From the same machine with mail/thunderbird I get no errors when sending emails out.

STARTTLS is set to on in both cases

I already issued a
`# portmaster -r openssl`.
Any ideas?


----------



## wblock@ (Feb 10, 2013)

There is a bug in security/openssl that might be responsible for this also:
http://lists.freebsd.org/pipermail/freebsd-ports/2013-February/081264.html

It was preventing svn downloads from HTTPS mirrors here.


----------



## DutchDaemon (Feb 11, 2013)

A new OpenSSL port made it into the ports tree.

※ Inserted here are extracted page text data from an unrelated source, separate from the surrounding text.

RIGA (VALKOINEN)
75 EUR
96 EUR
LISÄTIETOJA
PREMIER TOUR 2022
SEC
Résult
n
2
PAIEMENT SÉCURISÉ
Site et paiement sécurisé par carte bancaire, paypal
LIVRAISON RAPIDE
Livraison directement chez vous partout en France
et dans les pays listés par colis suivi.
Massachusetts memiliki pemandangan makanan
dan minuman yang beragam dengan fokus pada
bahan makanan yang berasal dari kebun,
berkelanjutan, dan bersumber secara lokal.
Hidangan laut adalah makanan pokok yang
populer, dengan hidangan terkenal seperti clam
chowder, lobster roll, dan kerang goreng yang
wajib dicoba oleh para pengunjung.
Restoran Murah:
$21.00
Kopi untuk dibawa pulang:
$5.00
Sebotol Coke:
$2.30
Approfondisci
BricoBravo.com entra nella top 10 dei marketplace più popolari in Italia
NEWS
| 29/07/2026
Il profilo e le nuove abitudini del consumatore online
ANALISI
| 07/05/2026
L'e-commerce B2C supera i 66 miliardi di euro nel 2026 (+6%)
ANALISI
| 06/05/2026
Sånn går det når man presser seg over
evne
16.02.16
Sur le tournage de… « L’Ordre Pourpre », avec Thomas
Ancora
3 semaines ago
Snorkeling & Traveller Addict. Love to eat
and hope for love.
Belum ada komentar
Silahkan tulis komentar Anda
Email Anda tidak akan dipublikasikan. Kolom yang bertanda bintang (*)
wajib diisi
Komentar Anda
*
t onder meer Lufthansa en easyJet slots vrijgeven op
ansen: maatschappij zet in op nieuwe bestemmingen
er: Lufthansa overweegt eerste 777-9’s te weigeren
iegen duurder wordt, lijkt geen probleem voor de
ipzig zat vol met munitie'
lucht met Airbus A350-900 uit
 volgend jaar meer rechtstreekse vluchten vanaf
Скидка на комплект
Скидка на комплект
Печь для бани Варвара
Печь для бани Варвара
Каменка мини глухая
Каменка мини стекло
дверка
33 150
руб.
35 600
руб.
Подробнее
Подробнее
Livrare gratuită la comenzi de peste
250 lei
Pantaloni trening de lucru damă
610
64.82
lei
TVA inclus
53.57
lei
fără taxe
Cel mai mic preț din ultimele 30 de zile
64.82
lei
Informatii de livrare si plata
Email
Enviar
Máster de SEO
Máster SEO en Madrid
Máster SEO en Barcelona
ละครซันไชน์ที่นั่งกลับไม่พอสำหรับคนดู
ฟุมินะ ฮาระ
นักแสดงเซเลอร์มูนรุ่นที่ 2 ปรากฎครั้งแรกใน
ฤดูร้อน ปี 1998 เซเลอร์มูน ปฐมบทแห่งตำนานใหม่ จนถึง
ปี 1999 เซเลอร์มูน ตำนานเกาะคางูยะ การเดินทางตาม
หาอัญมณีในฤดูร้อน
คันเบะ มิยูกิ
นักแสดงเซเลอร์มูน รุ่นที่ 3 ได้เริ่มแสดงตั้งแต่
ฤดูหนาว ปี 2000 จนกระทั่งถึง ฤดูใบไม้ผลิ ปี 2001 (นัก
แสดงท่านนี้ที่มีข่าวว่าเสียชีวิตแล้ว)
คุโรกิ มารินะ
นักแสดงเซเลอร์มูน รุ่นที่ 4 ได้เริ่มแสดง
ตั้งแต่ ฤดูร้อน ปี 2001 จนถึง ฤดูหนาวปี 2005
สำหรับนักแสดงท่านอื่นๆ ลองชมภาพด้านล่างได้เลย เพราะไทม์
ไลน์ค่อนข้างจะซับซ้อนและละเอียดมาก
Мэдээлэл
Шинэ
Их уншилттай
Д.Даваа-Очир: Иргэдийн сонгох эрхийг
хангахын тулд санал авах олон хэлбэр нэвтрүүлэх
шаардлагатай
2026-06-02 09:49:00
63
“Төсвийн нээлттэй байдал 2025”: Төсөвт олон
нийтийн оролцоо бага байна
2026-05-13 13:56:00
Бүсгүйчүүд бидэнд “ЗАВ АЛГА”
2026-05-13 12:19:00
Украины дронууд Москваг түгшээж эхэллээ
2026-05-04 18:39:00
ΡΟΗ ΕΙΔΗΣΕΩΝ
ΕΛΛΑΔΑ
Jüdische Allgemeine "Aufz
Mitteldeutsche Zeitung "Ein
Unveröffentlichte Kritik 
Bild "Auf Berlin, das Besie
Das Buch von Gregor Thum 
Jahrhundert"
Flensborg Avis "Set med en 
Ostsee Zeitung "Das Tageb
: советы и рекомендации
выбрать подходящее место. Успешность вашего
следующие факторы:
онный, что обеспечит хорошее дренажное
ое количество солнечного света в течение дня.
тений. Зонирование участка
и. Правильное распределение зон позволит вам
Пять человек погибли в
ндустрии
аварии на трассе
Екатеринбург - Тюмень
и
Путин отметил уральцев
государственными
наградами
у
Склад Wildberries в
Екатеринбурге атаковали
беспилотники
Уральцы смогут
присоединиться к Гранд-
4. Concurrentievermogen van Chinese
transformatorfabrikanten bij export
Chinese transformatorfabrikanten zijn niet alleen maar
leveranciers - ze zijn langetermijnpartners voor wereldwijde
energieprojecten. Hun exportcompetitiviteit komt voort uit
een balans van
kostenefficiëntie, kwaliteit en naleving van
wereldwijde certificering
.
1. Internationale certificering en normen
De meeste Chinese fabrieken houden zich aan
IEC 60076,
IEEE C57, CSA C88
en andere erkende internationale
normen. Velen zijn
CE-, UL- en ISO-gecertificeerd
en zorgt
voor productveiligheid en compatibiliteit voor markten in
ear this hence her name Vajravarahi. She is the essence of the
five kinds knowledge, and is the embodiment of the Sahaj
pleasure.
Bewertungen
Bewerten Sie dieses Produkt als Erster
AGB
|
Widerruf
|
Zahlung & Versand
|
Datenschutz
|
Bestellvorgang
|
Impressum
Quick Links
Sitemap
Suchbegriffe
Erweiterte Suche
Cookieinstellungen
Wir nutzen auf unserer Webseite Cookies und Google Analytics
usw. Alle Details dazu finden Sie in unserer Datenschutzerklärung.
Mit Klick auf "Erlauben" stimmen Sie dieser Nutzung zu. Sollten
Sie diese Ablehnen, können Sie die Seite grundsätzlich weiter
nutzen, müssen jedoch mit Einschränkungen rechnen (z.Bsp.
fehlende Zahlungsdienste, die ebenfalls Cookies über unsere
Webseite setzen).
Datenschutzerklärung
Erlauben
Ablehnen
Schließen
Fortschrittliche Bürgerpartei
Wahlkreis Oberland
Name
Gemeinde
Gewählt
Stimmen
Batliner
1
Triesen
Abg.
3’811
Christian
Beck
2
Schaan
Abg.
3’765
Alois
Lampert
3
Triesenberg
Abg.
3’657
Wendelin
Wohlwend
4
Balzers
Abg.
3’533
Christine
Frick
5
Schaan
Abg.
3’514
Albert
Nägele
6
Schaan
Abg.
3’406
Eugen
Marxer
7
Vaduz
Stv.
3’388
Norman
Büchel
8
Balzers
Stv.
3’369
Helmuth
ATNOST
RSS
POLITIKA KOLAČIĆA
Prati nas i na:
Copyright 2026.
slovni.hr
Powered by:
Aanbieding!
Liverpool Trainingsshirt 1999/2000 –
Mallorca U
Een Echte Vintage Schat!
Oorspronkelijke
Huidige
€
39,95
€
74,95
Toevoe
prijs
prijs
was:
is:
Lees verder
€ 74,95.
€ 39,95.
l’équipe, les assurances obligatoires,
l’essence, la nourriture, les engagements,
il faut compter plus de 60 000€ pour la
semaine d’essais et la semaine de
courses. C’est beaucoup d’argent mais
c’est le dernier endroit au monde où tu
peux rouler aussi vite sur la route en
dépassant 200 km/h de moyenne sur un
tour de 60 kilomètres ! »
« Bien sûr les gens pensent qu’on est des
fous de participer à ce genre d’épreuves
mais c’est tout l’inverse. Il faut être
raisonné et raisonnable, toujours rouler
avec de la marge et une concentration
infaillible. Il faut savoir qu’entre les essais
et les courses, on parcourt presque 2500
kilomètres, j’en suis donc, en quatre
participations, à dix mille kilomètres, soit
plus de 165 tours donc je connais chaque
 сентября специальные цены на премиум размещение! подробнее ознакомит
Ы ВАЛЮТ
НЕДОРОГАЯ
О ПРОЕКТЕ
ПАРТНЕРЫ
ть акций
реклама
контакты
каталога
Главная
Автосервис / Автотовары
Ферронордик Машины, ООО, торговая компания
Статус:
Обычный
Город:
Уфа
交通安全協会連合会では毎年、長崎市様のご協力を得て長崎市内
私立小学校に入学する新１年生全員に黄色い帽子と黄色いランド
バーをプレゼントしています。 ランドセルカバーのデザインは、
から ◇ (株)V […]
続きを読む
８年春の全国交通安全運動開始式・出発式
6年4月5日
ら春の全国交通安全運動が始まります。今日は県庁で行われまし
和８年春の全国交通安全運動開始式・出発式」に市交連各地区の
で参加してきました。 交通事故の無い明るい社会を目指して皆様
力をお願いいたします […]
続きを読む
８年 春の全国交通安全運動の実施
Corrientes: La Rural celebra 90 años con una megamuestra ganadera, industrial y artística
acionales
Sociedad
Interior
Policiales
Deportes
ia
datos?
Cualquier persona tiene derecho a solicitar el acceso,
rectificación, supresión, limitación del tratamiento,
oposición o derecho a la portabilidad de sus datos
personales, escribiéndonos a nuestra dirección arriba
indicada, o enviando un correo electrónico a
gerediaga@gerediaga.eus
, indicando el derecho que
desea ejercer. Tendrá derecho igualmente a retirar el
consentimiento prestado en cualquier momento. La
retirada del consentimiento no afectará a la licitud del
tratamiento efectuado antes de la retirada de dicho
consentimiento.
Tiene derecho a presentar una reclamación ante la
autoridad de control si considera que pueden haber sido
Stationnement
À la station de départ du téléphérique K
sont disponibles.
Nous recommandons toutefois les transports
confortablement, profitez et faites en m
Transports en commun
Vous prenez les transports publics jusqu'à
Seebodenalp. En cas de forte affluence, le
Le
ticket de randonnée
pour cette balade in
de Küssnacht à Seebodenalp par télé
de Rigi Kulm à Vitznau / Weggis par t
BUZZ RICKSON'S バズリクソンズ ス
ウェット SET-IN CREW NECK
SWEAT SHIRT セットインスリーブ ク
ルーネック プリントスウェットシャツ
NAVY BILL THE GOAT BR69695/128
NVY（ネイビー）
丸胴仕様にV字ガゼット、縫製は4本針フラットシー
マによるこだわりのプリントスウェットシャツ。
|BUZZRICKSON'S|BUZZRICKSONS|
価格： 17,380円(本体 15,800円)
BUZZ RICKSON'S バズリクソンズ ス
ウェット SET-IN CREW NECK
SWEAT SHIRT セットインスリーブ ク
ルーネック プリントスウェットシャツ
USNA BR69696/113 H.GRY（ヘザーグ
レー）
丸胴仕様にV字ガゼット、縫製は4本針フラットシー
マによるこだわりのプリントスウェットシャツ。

Only relevant for amd64.


----------



## gqgunhed (Feb 11, 2013)

Thanks for the quick replies.
I am using amd64 on my server.

1.) Will compile again (or use the patch from the post of wblock@)
2.) Will try other MUAs to see if this is a problem of LinuxMint-claws-mail or openssl


----------



## DutchDaemon (Feb 11, 2013)

OpenSSL also interfered with OpenVPN, so it is a likely culprit for a multitude of problems.


----------



## gqgunhed (Feb 11, 2013)

===>>> Upgrade of openssl-1.0.1_6 to openssl-1.0.1_7 complete
Everything works fine now.


----------